BEGIN Data extract
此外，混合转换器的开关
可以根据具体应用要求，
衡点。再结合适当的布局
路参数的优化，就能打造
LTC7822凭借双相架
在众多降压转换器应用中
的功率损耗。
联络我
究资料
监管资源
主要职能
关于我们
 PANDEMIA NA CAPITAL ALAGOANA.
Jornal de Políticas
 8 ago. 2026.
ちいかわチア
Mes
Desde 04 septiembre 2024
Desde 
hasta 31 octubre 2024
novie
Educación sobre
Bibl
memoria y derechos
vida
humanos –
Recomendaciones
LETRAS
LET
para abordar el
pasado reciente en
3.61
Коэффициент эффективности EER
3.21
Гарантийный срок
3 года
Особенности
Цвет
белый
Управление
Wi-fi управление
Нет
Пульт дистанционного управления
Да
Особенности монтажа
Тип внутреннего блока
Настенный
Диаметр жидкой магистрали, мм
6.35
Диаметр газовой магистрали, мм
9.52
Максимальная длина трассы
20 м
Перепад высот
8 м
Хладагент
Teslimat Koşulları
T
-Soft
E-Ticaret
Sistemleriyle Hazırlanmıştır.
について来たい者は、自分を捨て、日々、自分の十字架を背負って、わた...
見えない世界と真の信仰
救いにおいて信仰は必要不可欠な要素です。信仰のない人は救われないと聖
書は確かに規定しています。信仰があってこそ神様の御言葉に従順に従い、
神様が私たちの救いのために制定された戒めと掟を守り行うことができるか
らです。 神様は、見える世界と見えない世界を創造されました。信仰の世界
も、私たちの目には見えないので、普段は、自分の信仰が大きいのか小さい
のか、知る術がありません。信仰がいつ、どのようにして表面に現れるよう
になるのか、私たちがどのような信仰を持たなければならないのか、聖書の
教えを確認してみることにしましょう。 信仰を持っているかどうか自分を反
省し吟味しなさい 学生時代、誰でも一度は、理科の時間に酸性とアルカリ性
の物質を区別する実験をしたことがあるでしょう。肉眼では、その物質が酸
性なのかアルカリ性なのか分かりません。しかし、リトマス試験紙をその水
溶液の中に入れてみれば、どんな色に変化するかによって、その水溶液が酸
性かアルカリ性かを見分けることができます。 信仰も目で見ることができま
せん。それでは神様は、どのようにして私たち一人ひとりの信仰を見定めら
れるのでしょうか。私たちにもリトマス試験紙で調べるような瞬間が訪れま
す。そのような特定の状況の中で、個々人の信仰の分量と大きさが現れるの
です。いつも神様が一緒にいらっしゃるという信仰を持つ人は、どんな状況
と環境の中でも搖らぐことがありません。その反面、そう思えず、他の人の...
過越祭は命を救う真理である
END Data extract
### Goal of the exercise
Of the entries above, repeat exactly the lines between the line with "hasta 31 octubre 2024" and the line with "Особенности монтажа", inclusive, and no others.

### Completed exercise
hasta 31 octubre 2024
novie
Educación sobre
Bibl
memoria y derechos
vida
humanos –
Recomendaciones
LETRAS
LET
para abordar el
pasado reciente en
3.61
Коэффициент эффективности EER
3.21
Гарантийный срок
3 года
Особенности
Цвет
белый
Управление
Wi-fi управление
Нет
Пульт дистанционного управления
Да
Особенности монтажа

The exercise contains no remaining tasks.